*** Opening Provided text ***

Wednesday, May 4, 2016

Teaching versus Learning


The idea of natural learning--that we humans can learn without being taught--is such a difficult concept to grasp in our schooled society that we often cannot imagine it to be true. Despite the fact that we acknowledge the many ways infants and toddlers learn naturally their entire native language, learn to roll and sit and crawl and walk, learn the rhythms of their home and day, and so on, most of us believe that once a child hits "school-age" (now defined as just barely out of diapers), this natural learning suddenly stops.

It doesn't.

We grown-ups stop this natural learning with our industrial system of schooling that hijacks a child's innate curiosity and capacity to explore and discover her world. 

Fortunately, research on teaching versus learning coming out of high-profile labs at MIT and UC-Berkeley, is shedding light on what many of us in the unschooled world already know: when a child is allowed to learn naturally, the learning is deeper and much more creative than when a child is taught. As Alison Gopnik of UC-Berkeley explains in her excellent Slate article
"Perhaps direct instruction can help children learn specific facts and skills, but what about curiosity and creativity--abilities that are even more important for learning in the long run?...While learning from a teacher may help children get to a specific answer more quickly, it also makes them less likely to discover new information about a problem and to create a new and unexpected solution."

*** Closing Provided text ***

Exercise requirements
According to the piece on teaching versus learning, which labs are producing the research on teaching versus learning? The data is separate from the piece on teaching versus learning.

*** Opening Data provided ***

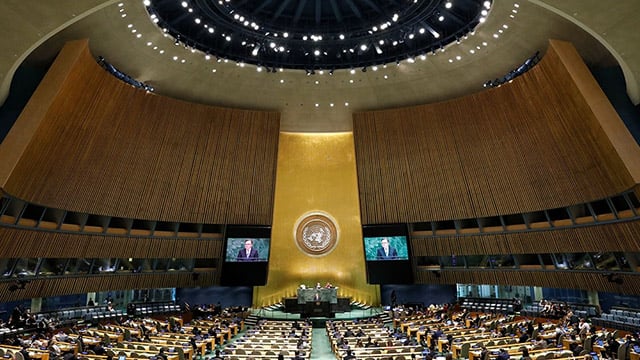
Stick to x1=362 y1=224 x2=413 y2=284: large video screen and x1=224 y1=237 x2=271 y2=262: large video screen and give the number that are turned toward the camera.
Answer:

*** Closing Data provided ***

Response to the exercise
High-profile labs at MIT and UC-Berkeley.